A few weeks ago, I wrote about all the uncertainty that seemed to swirling around much of agriculture as the 2014 season began to kick in. Among questions about crop mix, commodity prices and changes to America’s energy policies, I mentioned that the lack of a Farm Bill had some market observers on edge. Luckily, these folks can now relax.
Late last week, the opposing Democratic and Republican forces in the U.S. Congress finally approved a new Farm Bill – approximately two years after the last one first expired. A key provision in this new bill eliminates direct payments to growers, replacing these with two different subsidy programs. It also contains a new insurance program for cotton growers. Under the new Farm Bill, growers will have two insurance-based subsides available to them – one for losses not covered by crop insurance and the other that kicks in if crop prices fall below a certain threshold. There’s also more money for expanding traditional crop insurance.

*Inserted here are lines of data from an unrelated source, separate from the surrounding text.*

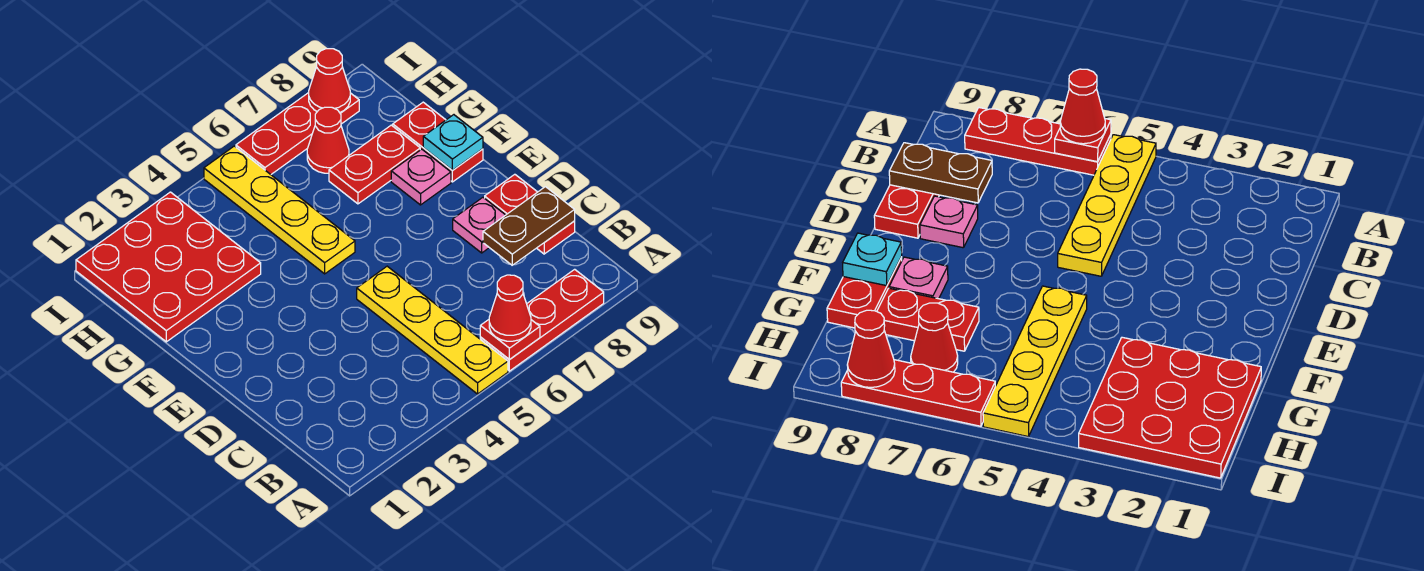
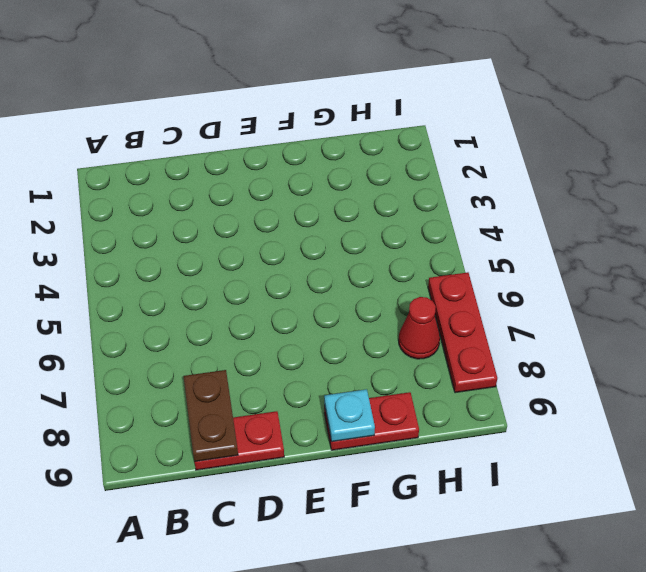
none -> yellow 1x4 plate [357,266,508,394]
none -> red 1x3 plate [480,269,604,371]
none -> pink 1x1 plate [453,197,505,253]

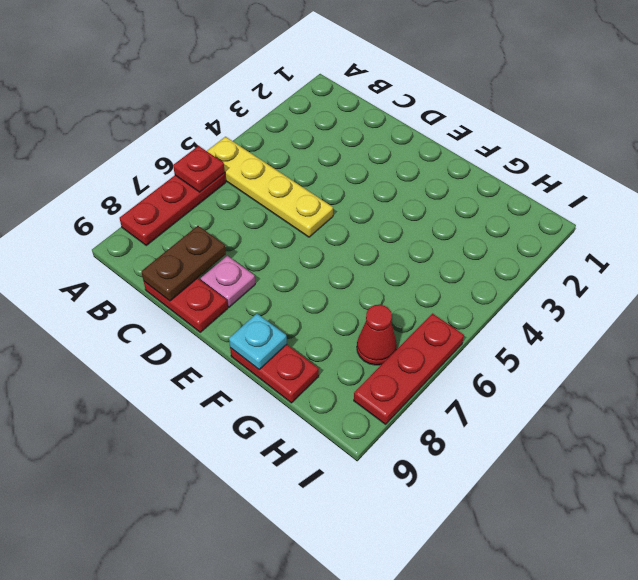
none -> yellow 1x4 plate [204,146,355,274]
none -> pink 1x1 plate [391,149,451,205]
none -> red 3x3 plate [76,192,261,342]

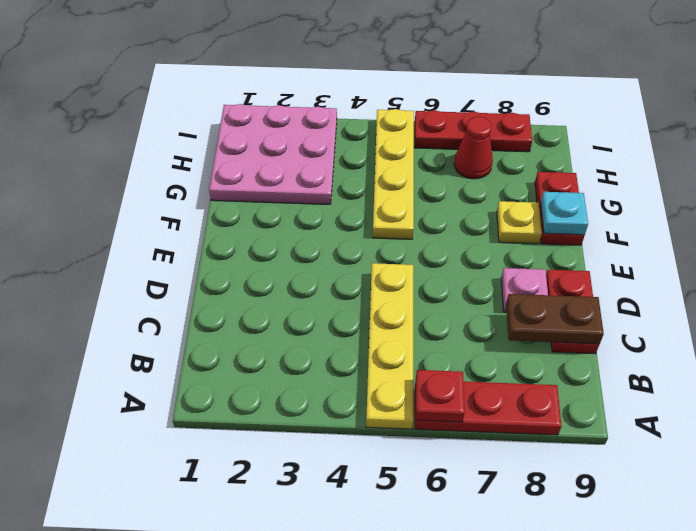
yellow 1x1 plate [497,201,542,244] -> pink 1x1 plate [391,149,451,205]
pink 3x3 plate [209,104,337,204] -> red 3x3 plate [76,192,261,342]
none -> red 1x2 plate [329,125,420,204]
none -> red 1x1 cone [309,49,350,113]
none -> red 1x1 cone [489,275,531,341]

“We don’t pay people unless there’s actually a reason, because we’ve got a price loss or a crop loss,” said U.S. Representative Collin Peterson (D-MN), announcing the new Farm Bill. “Under the direct payments, you got payments whether you needed them or not.”
For the most part, U.S. growers have performed just fine without a new Farm Bill. In fact, according to USDA, projected net farm income for 2013 was $131 billion, an increase of 15% from the 2012 total. However, many ag retailers I’ve spoken with at recent trade shows have said they thought some growers were “reluctant” to make any commitments to crop or inputs for 2014 with so much market uncertainty hanging over the marketplace.
But part of that uncertainly is now gone. And hopefully, many growers will feel the same way as Jerry Main, who farms approximately 500 acres in Iowa. “There’s a lot of relief that they finally have passed a Farm Bill,” said Main an online article. “It gives some stability.”